What to produce: Once you have located the line containing "(497, 387) = (781, 399): yellow bowl -> bread" in the material below, return it exactly along with each line after it through the line containing "(433, 184) = (625, 225): headphones".

Record extracts:
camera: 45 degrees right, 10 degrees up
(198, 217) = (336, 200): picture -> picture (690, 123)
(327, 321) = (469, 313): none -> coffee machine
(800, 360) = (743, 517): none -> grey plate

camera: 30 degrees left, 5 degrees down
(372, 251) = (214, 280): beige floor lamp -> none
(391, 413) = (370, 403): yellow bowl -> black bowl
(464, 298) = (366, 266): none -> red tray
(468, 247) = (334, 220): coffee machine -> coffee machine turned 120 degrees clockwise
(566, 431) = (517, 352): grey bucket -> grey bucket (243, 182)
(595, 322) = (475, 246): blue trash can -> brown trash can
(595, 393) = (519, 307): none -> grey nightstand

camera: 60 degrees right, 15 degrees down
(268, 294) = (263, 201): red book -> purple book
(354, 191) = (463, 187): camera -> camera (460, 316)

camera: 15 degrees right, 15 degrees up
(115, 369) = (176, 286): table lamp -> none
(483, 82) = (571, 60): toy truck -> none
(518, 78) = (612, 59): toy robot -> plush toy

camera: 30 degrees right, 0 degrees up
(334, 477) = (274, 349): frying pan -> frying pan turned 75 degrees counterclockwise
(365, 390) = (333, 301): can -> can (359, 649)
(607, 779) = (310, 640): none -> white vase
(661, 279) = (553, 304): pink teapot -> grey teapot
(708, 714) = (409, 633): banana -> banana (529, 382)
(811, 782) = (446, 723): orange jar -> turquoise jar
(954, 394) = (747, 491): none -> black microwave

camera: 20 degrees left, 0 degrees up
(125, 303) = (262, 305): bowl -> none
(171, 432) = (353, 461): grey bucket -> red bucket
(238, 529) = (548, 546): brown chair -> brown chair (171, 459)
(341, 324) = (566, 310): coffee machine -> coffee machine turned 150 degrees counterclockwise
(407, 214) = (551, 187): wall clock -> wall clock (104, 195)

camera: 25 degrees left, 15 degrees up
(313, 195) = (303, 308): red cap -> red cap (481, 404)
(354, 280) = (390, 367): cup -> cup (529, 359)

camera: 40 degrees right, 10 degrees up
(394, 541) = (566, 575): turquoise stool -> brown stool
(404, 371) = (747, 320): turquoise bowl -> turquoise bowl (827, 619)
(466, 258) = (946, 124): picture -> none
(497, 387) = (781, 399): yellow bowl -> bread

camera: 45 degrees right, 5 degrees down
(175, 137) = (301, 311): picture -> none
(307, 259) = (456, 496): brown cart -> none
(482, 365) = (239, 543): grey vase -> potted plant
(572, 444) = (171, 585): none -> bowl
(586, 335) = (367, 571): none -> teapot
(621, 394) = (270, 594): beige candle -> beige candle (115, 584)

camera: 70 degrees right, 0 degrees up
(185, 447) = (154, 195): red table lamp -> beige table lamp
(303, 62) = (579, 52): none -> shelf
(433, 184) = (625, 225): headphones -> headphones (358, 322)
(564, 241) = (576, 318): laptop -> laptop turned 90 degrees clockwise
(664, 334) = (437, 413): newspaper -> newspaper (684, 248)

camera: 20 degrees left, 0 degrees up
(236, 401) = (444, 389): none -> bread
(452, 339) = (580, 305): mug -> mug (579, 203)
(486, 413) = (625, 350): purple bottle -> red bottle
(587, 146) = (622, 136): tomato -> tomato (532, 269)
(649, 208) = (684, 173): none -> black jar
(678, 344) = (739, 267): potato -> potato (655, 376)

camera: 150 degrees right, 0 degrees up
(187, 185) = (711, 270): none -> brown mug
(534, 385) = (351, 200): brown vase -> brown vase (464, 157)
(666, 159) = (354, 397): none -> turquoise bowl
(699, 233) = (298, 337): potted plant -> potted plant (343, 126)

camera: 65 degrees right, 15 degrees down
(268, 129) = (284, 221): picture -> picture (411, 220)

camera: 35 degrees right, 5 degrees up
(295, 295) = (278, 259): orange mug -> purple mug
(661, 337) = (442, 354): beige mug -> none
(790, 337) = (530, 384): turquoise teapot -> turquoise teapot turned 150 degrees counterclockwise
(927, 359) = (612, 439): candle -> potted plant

Solution to this problem:
(497, 387) = (781, 399): yellow bowl -> bread

camera: 45 degrees right, 5 degrees down
(175, 137) = (301, 311): picture -> none
(307, 259) = (456, 496): brown cart -> none
(482, 365) = (239, 543): grey vase -> potted plant
(572, 444) = (171, 585): none -> bowl
(586, 335) = (367, 571): none -> teapot
(621, 394) = (270, 594): beige candle -> beige candle (115, 584)

camera: 70 degrees right, 0 degrees up
(185, 447) = (154, 195): red table lamp -> beige table lamp
(303, 62) = (579, 52): none -> shelf
(433, 184) = (625, 225): headphones -> headphones (358, 322)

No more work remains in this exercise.